Here is a rough example:
data base; do sname = 'Washington','Lincoln','Jefferson'; do grade = 1 to 6; do age = 5 to 10; absentee = 0; output; end; end; end; run; proc sort data=base; by sname grade age; run; data transaction; informat sname $10.; input sname grade age absentee; datalines; Washington 1 5 3 Washington 2 7 4 Washington 5 10 1 Lincoln 2 5 9 Lincoln 2 7 18 Lincoln 3 10 6 Jefferson 3 8 99 ; run; proc sort data=transaction; by sname grade age; run; data daily; update base transaction ; by sname grade age; run;
Note that the sets have to be sorted the same for update to work.
I appreciate that your combinations of age and grade are likely to be school dependent. Ensure your rules are enforced in the base data. One thing to be aware of is that if the school name spelling is not exactly the same in the transaction data set you have new schools in the results. Similarly new combinations of the values of other variables will be added to the result.
You could probably start on your BASE data set with a good enrollment count data set.
01-05-2017 04:22 PM - edited 01-05-2017 05:25 PM
Hmm, that is very helpful and a great place to start! Thank you.
The "day" variable is in DATETIME20. format, so mm/dd/yyyy 00:00:00 AM, but the time portion is always 12:00:00 AM. (Why they use datetime instead of just date, I'm not sure).

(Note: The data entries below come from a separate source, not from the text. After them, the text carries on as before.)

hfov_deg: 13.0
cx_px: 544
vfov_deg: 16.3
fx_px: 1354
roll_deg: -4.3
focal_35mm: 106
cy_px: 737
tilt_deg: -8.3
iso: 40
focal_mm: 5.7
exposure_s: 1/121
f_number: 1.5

I wonder if there is a way to make a reference file for the school names instaed of listing them each out like that, because there are currently over 500 schools and more will be added in the future.

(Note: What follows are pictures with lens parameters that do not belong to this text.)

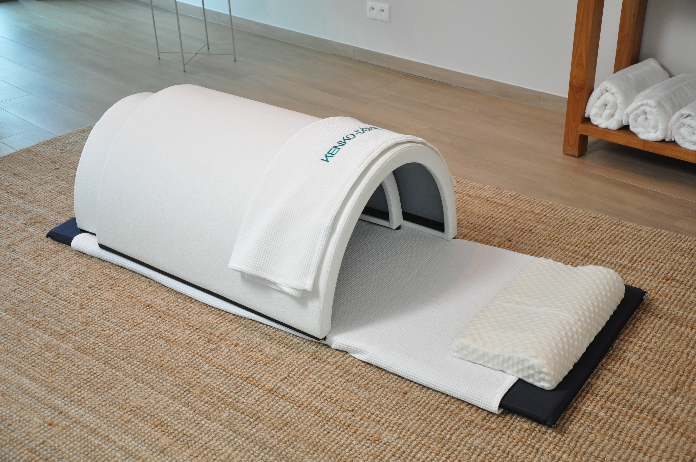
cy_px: 231
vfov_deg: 29.8
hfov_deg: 43.7
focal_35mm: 45
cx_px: 348
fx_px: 869
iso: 1100
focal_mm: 30
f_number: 4.2
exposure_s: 1/100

And yes, you are right, I will need to see which schools have which grades because they vary. I'm assuming that the
do sname = 'Washington','Lincoln','Jefferson'; do grade = 1 to 6; do age = 5 to 10; absentee = 0;
portion will make a combination of each school, age, and grade. I can play around with this, because tyically a given grade will have a range of 3 years of ages for example grade 6 should have age 5,6,7 etc.), so this may produce many entries/combinations that wouldn't exist in the actual data.

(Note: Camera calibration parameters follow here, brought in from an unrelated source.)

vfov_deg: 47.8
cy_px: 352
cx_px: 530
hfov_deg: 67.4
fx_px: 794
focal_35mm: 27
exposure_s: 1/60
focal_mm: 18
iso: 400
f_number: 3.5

I would also need to incorporate the date in there. Of course I woulnd't need it for weekends so that may be a pain.
01-05-2017 06:20 PM
If you have a large dataset, which it sounds like you do, you can look at the SPARSE option in PROC FREQ which will generate all possible combinations including your 0's. It may be too many or too little but you can filter it out.
01-05-2017 06:38 PM
I work with my state's public school data a little bit. As far as the School and grade issues I would really hope that there is an ENROLLMENT data set somewhere, even last year's would help as a start. That should let you pull School and grade information with students actually enrolled.
Gender is no probem.
Age is likely grade dependent but I would hesitate to recommend a limits an ages. I would expect that there might be a guideline about that. I also wonder about age as component of this report as children's ages change during the year.
The date time value they send you can be easily reduced to just the date with the DATEPART function. The reason I consider most likely for the datetime is lazy database admin or programmer. If they aren't doing something like absent between 10am and 1Pm then the time component is useless. You don't need it, get rid of it.
If you can get separate datasets of some of these elements, such as your date you can combine them relatively easily. Here's an example:
data school; informat sname $10.; input sname grade; datalines; Washington 1 Washington 2 Washington 3 Jefferson 3 Jefferson 4 Jefferson 5 Jefferson 6 Lincoln 5 Lincoln 6 Lincoln 7 Lincoln 8 Adams 9 Adams 10 Adams 11 Adams 12 ; data sex; input sex $; datalines; Male Female ; run; proc sql; create table base as select sname,sex,grade from school, sex order by sname,grade,sex; quit;
You get a message from the Proc Sql along these lines:
NOTE: The execution of this query involves performing one or more Cartesian product joins that
can not be optimized.
That is basically what you are requesting combine everything and there really isn't a way to optimize that for this example.